As part of ‘The Debt Panel’, The National published an article about a Dubai telesales worker who earns a monthly salary of AED 7,000, and has accumulated debts of over AED 130,000.
I have always been a good banking customer, with a clear payment history on my debts. But recently my father became really sick and I have been unable to make my payments on time. I initially borrowed the money because I tried to help someone, but unfortunately that person lost their job and had to leave the country. Now I have debts in the UAE of more than Dh130,000. I work in telesales earning Dh7,000 a month and I am the only source of income for my family in Pakistan. My debts comprise one personal loan and four credit cards with four different banks.
Credit card: 1: Dh19,000
Credit card 2: Dh22,000
Credit card 3: Dh10,000
Credit card 4: Dh54,000
In December I approached my primary bank (with which I have the loan and one credit card) to see if they could top up my loan so that I could close my credit card debts, but because of my credit report they were unable to process my application. Now the other three banks I have credit cards with are chasing me and I am unable to pay them.

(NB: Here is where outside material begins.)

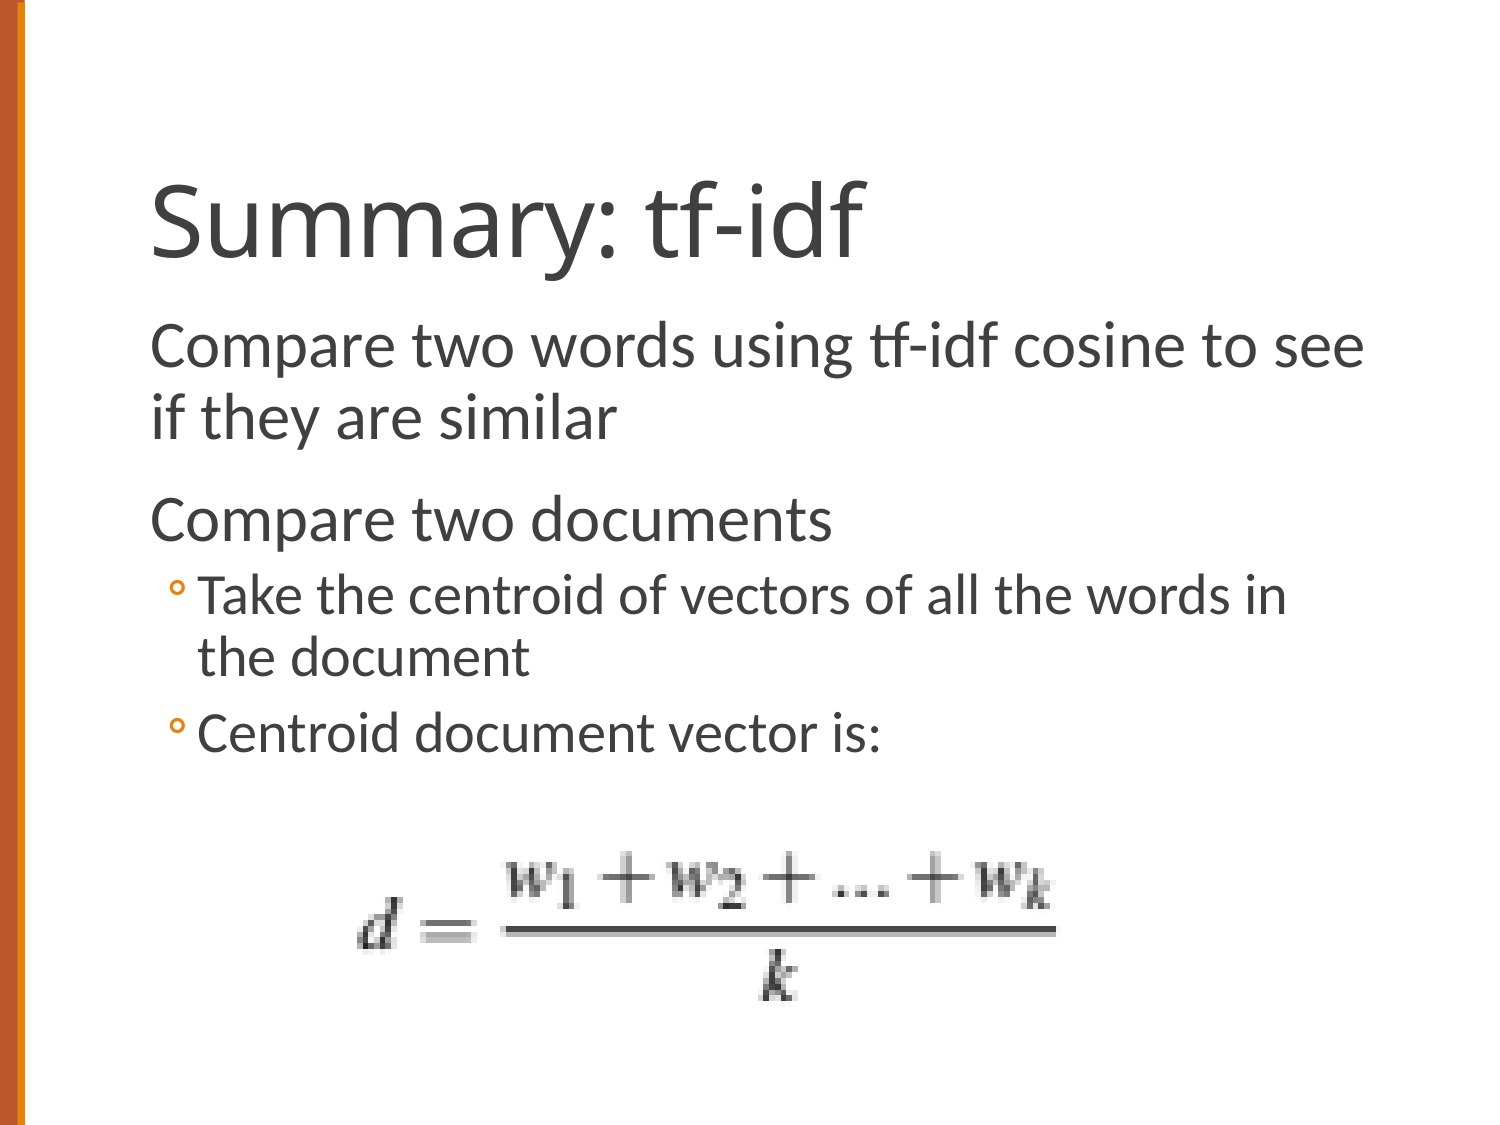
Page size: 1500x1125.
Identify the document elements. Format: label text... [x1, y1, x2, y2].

I have missed two months’ payment on the card I owe Dh54,000 on and that bank is now filing a case against me. They did offer me an instalment plan, but it was not manageable as out of my Dh7000 salary, I am already paying Dh2,650 for my personal loan, then Dh1,000 on my credit cards, Dh1,350 for my accommodation and Dh1,000 on my other expenses. For the past couple of months I haven’t even had any money to send back home. I want to find a solution to clear my debts and am willing to pay instalments that are manageable for my salary. My company is in a process of renewing my employment visa, but they will be unable to do that if the bank files a case against me. What should I do as I need to support my parents and don’t want to leave them alone without my help?
Here is what Ambareen Musa, one of the debt panelists and Founder & CEO of Souqalmal.com, had to say.
You’re in a tough situation with elderly parents back home who rely on you financially, and a mounting debt problem to worry about here in the UAE. So to make sure you’re able to honour your long-term financial commitments, you’ll have to start right at the root of the problem.
You’re stuck in a debt trap, since your monthly income (Dh7,000) is less than the equated monthly instalments on your total debt of Dh130,000, and the root of the problem is your credit card debt. You will have to find a way to swap this high-cost debt for low-cost debt to ease the pressure on your finances.